DAISY KENYON
(director: Otto Preminger; screenwriters: David Hertz/from the novel by Elizabeth Janeway; cinematographer: Leon Shamroy; editor: Louis Loffler; music: David Raksin; cast: Joan Crawford (Daisy Kenyon), Dana Andrews (Dan O’Mara), Henry Fonda (Peter Lapham), Ruth Warrick (Lucile O’Mara), Martha Stewart (Mary Angelus), Peggy Ann Garner (Rosamund O’Mara), Connie Marshall (Marie O’Mara), Nicholas Joy (Coverly), Tito Vuolo (Dino); Runtime: 90; MPAA Rating: NR; producer: Otto Preminger; Twentieth Century-Fox; 1947)
“The women’s pic is given a far better treatment than it deserved.”
Reviewed by Dennis Schwartz
The weak love triangle soap opera story is greatly enriched by its three talented stars giving intelligent performances despite the slender material and it’s also enhanced by the finely crafted sober direction of Otto Preminger (“Hurry Sundown””/”Saint Joan”/”The Moon Is Blue”) who keeps it throughout on an even keel. It’s based on the novel by Elizabeth Janeway and is written with dead spots by David Hertz.

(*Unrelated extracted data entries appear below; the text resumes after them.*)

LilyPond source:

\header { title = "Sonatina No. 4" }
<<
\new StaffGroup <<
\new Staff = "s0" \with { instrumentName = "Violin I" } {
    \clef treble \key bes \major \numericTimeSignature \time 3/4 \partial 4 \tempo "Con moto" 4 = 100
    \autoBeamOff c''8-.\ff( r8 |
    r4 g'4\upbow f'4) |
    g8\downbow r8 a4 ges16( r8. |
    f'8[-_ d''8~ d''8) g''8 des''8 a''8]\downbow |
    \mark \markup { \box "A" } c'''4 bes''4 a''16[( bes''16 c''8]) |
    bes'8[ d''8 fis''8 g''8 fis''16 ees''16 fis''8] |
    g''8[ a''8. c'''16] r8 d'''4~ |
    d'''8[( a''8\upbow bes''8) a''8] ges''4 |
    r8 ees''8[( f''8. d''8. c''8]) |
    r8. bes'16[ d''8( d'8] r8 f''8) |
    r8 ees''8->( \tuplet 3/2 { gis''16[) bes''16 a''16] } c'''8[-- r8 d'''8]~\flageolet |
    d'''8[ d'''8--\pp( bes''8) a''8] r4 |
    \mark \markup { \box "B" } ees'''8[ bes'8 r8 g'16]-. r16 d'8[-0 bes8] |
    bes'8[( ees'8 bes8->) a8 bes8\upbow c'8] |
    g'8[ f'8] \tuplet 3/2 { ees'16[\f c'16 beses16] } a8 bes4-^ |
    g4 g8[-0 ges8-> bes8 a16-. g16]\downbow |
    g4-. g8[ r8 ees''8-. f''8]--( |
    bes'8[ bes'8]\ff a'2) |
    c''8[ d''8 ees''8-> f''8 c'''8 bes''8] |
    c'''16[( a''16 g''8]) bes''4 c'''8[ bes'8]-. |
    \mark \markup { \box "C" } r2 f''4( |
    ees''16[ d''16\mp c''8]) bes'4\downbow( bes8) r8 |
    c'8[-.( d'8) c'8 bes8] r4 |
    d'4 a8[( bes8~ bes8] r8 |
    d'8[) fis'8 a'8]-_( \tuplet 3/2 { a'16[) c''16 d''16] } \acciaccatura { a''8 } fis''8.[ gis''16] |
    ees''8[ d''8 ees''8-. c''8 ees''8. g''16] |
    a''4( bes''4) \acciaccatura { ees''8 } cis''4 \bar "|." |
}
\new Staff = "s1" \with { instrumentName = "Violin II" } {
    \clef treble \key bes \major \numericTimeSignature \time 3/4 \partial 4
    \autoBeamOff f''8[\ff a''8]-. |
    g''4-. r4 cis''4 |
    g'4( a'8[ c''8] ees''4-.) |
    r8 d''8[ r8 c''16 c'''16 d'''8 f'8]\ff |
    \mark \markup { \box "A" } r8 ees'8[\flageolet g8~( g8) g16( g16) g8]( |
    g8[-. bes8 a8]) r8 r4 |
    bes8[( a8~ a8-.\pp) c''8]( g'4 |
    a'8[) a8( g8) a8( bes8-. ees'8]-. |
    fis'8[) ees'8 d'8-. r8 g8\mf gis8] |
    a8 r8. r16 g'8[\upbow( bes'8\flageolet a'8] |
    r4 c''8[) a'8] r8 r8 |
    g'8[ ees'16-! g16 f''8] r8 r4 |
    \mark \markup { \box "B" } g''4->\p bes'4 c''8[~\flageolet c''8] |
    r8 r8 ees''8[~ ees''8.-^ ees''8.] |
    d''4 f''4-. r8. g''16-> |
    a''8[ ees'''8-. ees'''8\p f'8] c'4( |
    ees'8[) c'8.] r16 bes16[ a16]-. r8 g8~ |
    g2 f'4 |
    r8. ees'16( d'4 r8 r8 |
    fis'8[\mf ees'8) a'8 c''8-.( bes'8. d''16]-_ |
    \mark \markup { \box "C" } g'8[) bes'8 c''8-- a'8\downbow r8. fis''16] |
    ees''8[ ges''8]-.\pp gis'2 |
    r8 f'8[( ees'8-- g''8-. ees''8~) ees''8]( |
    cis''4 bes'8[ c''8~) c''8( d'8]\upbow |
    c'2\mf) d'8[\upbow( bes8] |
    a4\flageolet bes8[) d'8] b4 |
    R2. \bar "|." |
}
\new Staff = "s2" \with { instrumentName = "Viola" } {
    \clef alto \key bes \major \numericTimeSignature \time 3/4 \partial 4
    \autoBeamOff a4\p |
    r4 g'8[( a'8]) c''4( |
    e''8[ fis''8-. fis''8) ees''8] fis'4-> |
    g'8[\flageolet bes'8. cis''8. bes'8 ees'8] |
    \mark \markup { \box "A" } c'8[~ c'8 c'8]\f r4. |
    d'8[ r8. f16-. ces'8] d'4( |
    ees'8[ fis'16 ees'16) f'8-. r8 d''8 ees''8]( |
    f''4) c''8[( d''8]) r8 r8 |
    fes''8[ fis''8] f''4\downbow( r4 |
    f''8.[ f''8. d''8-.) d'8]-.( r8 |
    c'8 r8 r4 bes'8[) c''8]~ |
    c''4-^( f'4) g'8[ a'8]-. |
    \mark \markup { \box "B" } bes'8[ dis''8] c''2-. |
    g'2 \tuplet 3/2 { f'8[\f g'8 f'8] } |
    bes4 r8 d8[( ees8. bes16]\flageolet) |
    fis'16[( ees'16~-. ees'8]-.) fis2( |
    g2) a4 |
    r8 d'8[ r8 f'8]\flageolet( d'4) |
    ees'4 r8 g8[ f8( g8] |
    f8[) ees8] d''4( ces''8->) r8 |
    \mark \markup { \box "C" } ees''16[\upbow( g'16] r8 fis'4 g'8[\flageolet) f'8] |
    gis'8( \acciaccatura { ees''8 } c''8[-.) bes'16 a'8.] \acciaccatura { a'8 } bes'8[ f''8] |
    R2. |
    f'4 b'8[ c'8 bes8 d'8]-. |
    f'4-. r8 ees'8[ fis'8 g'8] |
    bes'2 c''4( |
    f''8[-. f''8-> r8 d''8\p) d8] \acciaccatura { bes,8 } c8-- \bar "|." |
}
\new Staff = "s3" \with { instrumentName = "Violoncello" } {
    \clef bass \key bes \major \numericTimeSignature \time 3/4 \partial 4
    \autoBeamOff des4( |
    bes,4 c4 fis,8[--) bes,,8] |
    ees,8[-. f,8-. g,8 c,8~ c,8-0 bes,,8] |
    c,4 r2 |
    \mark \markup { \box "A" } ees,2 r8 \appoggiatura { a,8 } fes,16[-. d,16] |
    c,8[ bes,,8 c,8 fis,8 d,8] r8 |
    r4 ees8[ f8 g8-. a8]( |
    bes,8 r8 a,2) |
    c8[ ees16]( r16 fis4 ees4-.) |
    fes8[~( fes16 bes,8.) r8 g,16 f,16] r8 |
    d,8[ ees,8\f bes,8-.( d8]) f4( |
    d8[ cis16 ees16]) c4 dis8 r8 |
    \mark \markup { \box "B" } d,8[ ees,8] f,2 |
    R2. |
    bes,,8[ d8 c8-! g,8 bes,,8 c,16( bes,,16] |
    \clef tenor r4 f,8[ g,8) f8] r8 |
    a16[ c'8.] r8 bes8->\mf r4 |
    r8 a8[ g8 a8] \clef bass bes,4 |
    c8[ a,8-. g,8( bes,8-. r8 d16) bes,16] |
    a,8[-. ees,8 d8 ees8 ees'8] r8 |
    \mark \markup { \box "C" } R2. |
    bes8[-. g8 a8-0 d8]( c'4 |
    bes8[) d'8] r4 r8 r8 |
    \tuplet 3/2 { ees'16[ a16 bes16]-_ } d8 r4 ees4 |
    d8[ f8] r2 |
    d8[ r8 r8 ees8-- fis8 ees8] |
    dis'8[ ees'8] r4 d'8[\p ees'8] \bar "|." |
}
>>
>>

Daisy Kenyon (Joan Crawford) is a hotshot fashion illustrator for a magazine living in a quaint Greenwich Village walk-up apartment. Dan O’Mara (Dana Andrews) is a hotshot tough-talking big-time corporate lawyer, who is locked into a loveless marriage to Lucille (Ruth Warrick) and has two adolescent daughters (Peggy Ann Garner & Connie Marshall) he absolutely adores. Dan and Daisy have been having a longtime affair, but he will not seek a divorce. His wife’s father (Nicholas Joy) is his law partner. Peter Lapham (Henry Fonda) is a handsome widower, who is a decorated sergeant returning from the war and is now ready to pursue a career in boat designing. Dan is stable and exciting but calculating, Peter is a quirky innocent who is passive and dull. Preminger builds a case of equal proportion for both suitors. Though Daisy still loves Dan, she needs the security of a stable home life and marries Peter. The newlyweds move to a rustic cottage on Cape Cod, where they live part-time. When Lucille overhears a phone conversation Dan has with Daisy, she files for a divorce. After a bitter court battle the divorce comes through, and Dan now actively pursues the married Daisy. But the emotionally confused Daisy now realizes she loves Peter. It ends with Dan and Peter confronting Daisy, and she chooses the laid-back Peter.
The women’s pic is given a far better treatment than it deserved.